Oilfield services giant Halliburton said it delayed first quarter results as it works to resolve regulatory concerns over its planned merger with Baker Hughes, ahead of the Saturday deadline.

Baker Hughes shares were also trading lower, down nearly 3 percent, while Halliburton fell nearly 2 percent.

In a statement to CNBC, Halliburton said: "As previously announced, Halliburton and Baker Hughes agreed to extend the time period under the merger agreement to obtain regulatory approvals to no later than April 30, 2016, after which the parties may continue to seek relevant regulatory approvals or either of the parties may terminate the merger agreement."

Baker Hughes declined to comment.

Halliburton's postponement "likely reflects that it and/or BHI will likely terminate the merger agreement once it expires on April 30," Jefferies analysts said in a note. Nomura analyst Matthew Johnston warned in a note to investors that Halliburton's delayed earnings "suggests an extension of the deadline may not be in the horizon."

The Halliburton-Baker Hughes deal was announced in 2014 but has faced stiff regulatory hurdles. Earlier this month, the U.S. Justice Department filed a lawsuit to block the deal, and European Union antitrust regulators could make issue objections to the deal next week.

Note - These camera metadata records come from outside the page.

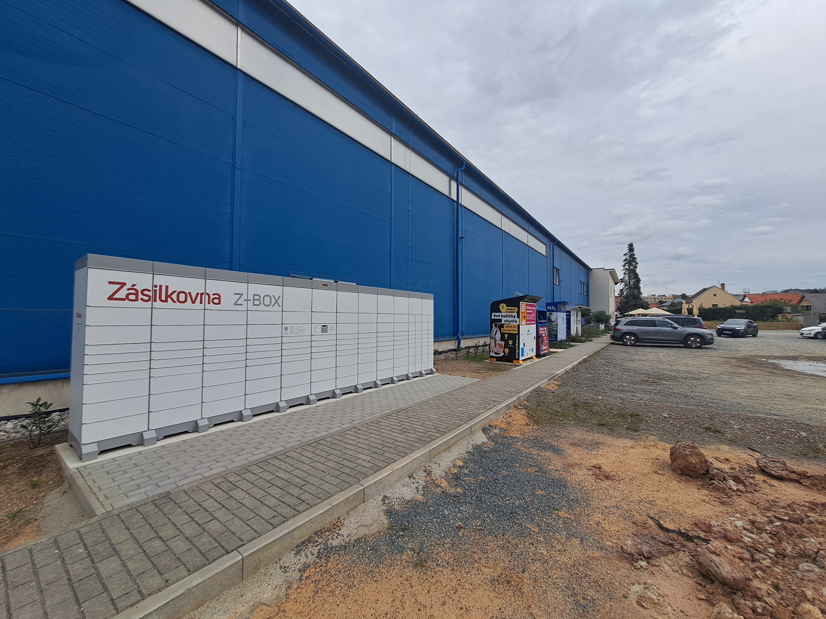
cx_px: 413
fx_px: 310
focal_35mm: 13
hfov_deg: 106.2
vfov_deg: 89.9
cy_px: 310
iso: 40
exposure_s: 1/600
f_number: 2.2
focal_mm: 1.42
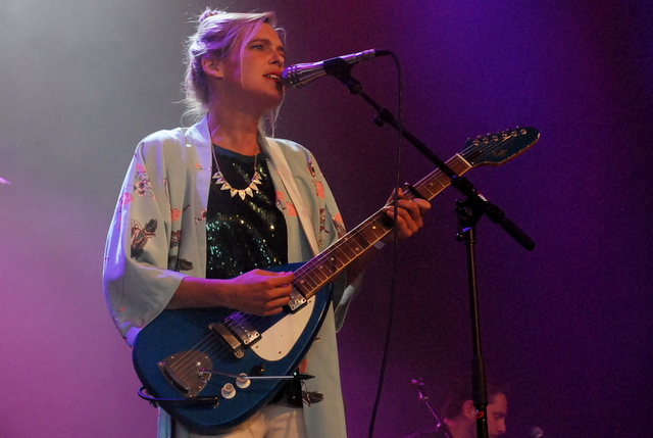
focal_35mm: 93
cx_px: 326
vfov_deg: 14.8
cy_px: 219
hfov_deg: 21.9
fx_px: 1690
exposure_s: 1/160
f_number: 5
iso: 1600
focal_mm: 62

Read More Halliburton says it cut 6,000 jobs in Q1

Halliburton did report a few key numbers on Monday, saying it would cut 6,000 jobs during the first quarter and that revenue fell 40 percent to $4.2 billion.

Baker Hughes is due to report on Wednesday, but has not held conference calls since the merger was announced in 2014.

Halliburton has gained about 18 percent year-to-date, while Baker Hughes has lost 2.4 percent over the same time period.